### 掲載本文

2024年12月より現行の健康保険証が新規発行されなくなるため、社会全体がマイナンバーカードを健康保険証として利用する「マイナ保険証」への移行を進めています。
制度変更により、保険証の紛失リスクや手続きの煩雑さが解消される一方で、マイナンバーカードを取得していない方への配慮として「資格確認書」の交付が行われます。企業の人事担当者にとっても、これらの変更は従業員の手続きや対応に直接影響を及ぼすため、正しい理解と適切な対応が求められるでしょう。
この記事では、マイナ保険証の概要と資格確認書の役割、企業における具体的な対応シナリオについて解説します。
目次
1. マイナ保険証とは?
マイナ保険証とは、マイナンバーカードを、通院や調剤薬局での受付時に健康保険証として利用できる仕組みです。
利用時に、顔認証付きカードリーダーを通して本人確認を行うことにより、従来までの健康保険証よりも正確かつ迅速な本人確認が可能となります。
また、医療情報の共有や提供の同意取得がスムーズになり、過去の診療履歴や薬剤情報を確認できるため、より適切な医療サービスを受けられるようになるでしょう。
2. 企業におけるメリット
マイナ保険証の導入は企業にとっても多くのメリットがあります。
従来の健康保険証では、従業員が入社した際に保険資格取得手続きを完了させても、保険証が従業員に届くまで使用することができませんでした。
しかし、マイナ保険証の場合、手続きが完了した段階で従業員はすぐに利用を開始できるため、迅速に保険の適用が可能となります。
また、マイナ保険証を利用することで、高額療養費の申請が簡略化されるため、従業員が手間をかけることなく支援を受けることができます。
さらに、従業員が退社する際にも、従来の保険証を回収する手続きや、紛失時の再発行手続きが不要になります。これにより、企業側の負担が軽減され、管理の効率が向上します。

######
### 提供一覧

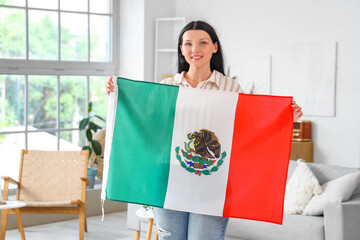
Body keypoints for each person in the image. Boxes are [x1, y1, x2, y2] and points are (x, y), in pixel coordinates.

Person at [106, 20, 303, 240]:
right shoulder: (169, 87)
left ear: (214, 47)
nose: (195, 49)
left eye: (202, 42)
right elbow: (147, 123)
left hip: (213, 185)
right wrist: (119, 95)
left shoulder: (230, 88)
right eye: (188, 44)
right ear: (181, 49)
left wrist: (284, 119)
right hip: (169, 179)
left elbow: (249, 129)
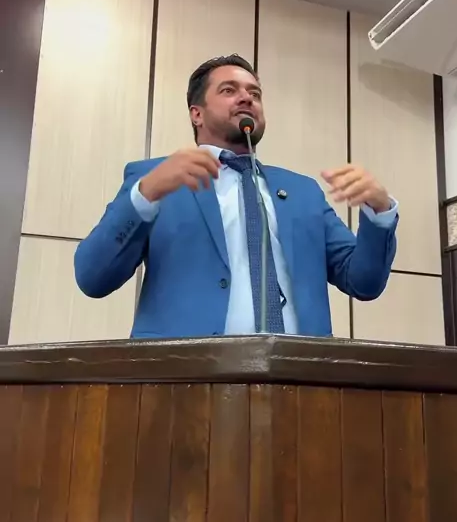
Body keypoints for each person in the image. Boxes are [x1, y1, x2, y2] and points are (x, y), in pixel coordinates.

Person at [74, 54, 398, 339]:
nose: (246, 97)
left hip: (298, 375)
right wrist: (144, 196)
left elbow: (364, 282)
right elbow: (93, 278)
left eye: (254, 93)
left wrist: (379, 213)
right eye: (229, 90)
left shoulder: (303, 192)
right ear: (196, 114)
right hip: (185, 375)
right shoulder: (157, 179)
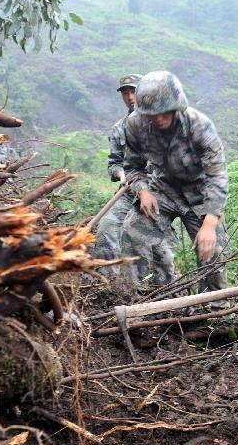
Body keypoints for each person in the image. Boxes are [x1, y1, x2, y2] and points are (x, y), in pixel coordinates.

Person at [120, 71, 229, 294]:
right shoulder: (135, 125)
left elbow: (217, 176)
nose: (158, 118)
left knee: (213, 251)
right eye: (151, 114)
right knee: (132, 231)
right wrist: (142, 192)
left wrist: (209, 224)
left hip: (201, 193)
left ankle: (213, 308)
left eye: (163, 112)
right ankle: (137, 297)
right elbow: (132, 167)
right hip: (162, 188)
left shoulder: (199, 125)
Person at [93, 73, 177, 285]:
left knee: (160, 249)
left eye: (134, 91)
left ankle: (164, 291)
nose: (130, 97)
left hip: (158, 194)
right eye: (125, 93)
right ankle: (108, 286)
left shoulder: (162, 121)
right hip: (129, 192)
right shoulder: (119, 129)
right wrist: (123, 175)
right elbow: (114, 163)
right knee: (107, 227)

######

● 作業内容 A: 本文のうち、「また、医療情報の共有や提供の」から始まり「することができませんでした。」で終わる部分を書き写すこと。
● 作業内容 B:
本文について、次の問いに答えること。
(i) 現行の健康保険証が新規発行されなくなるのはいつからか。
(ii) マイナンバーカードを取得していない人への配慮として交付されるものは何か。
(iii) マイナ保険証の利用時、本人確認は何を通して行われるか。
一覧は本文とは別の出典から取ったものである。

● 作業結果 A:
また、医療情報の共有や提供の同意取得がスムーズになり、過去の診療履歴や薬剤情報を確認できるため、より適切な医療サービスを受けられるようになるでしょう。
2. 企業におけるメリット
マイナ保険証の導入は企業にとっても多くのメリットがあります。
従来の健康保険証では、従業員が入社した際に保険資格取得手続きを完了させても、保険証が従業員に届くまで使用することができませんでした。

● 作業結果 B:
(i) 2024年12月から
(ii) 資格確認書
(iii) 顔認証付きカードリーダー